* AIM OF THE EXERCISE: The records below hold a stretch from the line with "left front paw: (565, 303)" through the line with "left back paw: (501, 296)"; return exactly those lines, ends included, and nothing more.

※ ※ ※

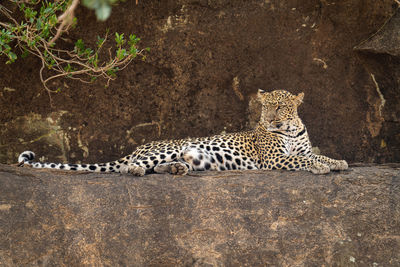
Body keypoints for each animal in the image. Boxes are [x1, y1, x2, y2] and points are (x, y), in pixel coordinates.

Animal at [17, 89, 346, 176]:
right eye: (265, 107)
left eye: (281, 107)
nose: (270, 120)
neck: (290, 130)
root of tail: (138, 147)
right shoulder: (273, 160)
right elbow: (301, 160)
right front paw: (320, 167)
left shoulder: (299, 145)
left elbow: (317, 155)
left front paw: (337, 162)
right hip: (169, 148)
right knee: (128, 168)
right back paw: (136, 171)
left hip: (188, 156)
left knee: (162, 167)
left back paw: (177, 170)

※ ※ ※

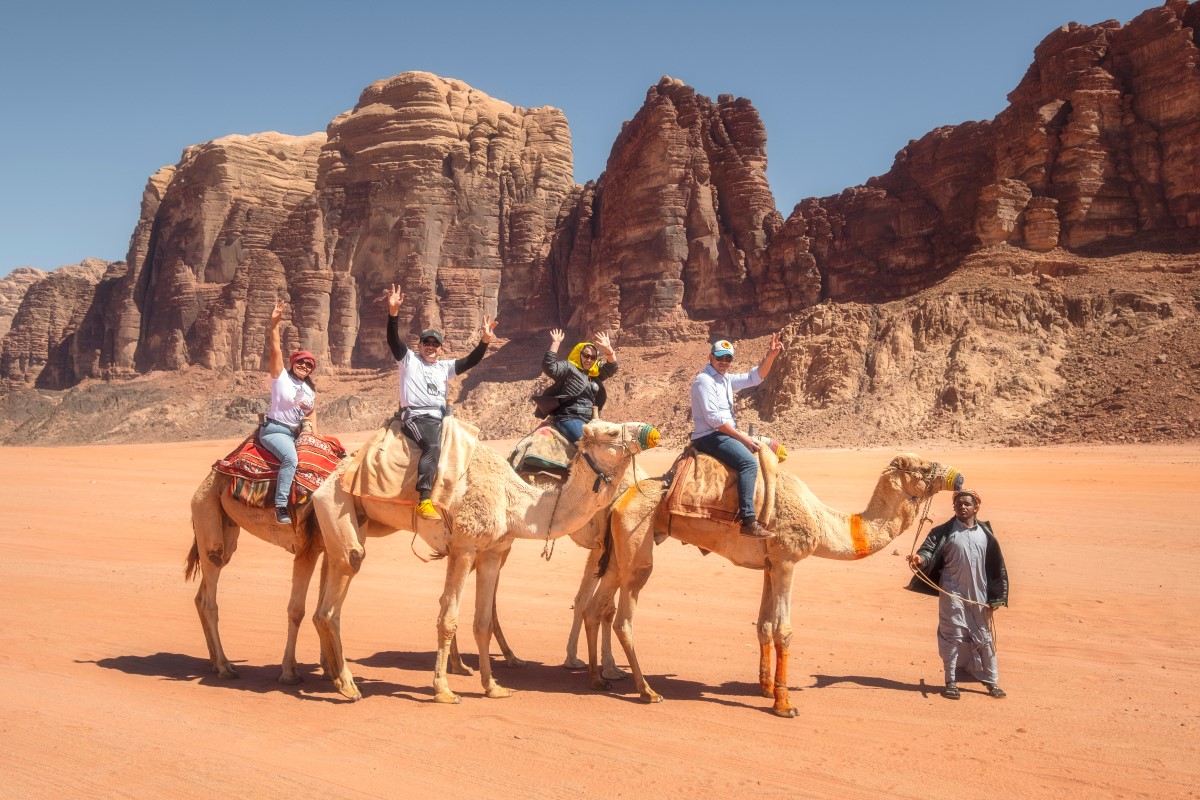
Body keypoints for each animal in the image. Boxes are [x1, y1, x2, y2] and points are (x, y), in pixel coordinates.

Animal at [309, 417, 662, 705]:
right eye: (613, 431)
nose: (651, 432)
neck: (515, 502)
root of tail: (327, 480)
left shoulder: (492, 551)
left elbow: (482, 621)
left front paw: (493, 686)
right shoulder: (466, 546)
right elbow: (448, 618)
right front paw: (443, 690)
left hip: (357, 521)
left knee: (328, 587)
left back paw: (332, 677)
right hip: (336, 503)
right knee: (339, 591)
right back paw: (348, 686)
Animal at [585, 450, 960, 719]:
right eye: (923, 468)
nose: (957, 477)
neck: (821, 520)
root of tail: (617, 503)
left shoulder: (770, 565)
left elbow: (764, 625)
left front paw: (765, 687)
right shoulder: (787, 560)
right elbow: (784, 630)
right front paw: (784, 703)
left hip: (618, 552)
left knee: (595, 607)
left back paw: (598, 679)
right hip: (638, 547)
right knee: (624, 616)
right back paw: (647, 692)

※ ※ ※

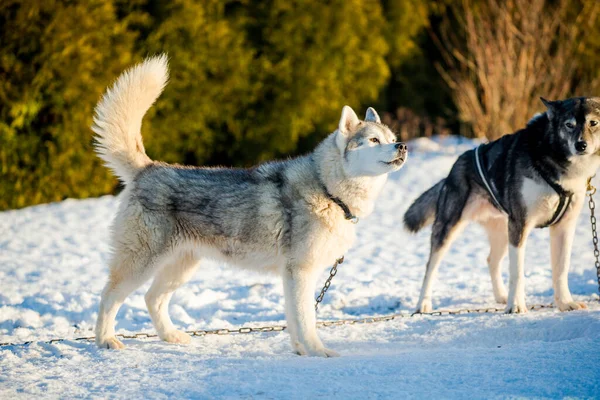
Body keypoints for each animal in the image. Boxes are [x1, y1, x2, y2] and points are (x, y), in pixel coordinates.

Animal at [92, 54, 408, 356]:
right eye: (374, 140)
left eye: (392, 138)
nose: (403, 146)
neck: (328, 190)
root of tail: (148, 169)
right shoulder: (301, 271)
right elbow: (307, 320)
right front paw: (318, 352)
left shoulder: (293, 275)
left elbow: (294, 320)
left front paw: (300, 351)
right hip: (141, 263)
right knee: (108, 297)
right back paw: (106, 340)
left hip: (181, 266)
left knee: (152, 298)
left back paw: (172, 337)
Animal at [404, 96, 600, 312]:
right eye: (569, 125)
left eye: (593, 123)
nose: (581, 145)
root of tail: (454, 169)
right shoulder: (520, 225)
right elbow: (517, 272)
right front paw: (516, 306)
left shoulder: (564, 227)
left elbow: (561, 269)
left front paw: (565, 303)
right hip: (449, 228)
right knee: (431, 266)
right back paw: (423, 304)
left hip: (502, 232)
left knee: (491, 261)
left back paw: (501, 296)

※ ※ ※

* WRITTEN ANSWER:
left front paw: (565, 303)
right hip: (449, 228)
right knee: (431, 266)
right back paw: (423, 304)
left hip: (502, 232)
left knee: (491, 261)
left back paw: (501, 296)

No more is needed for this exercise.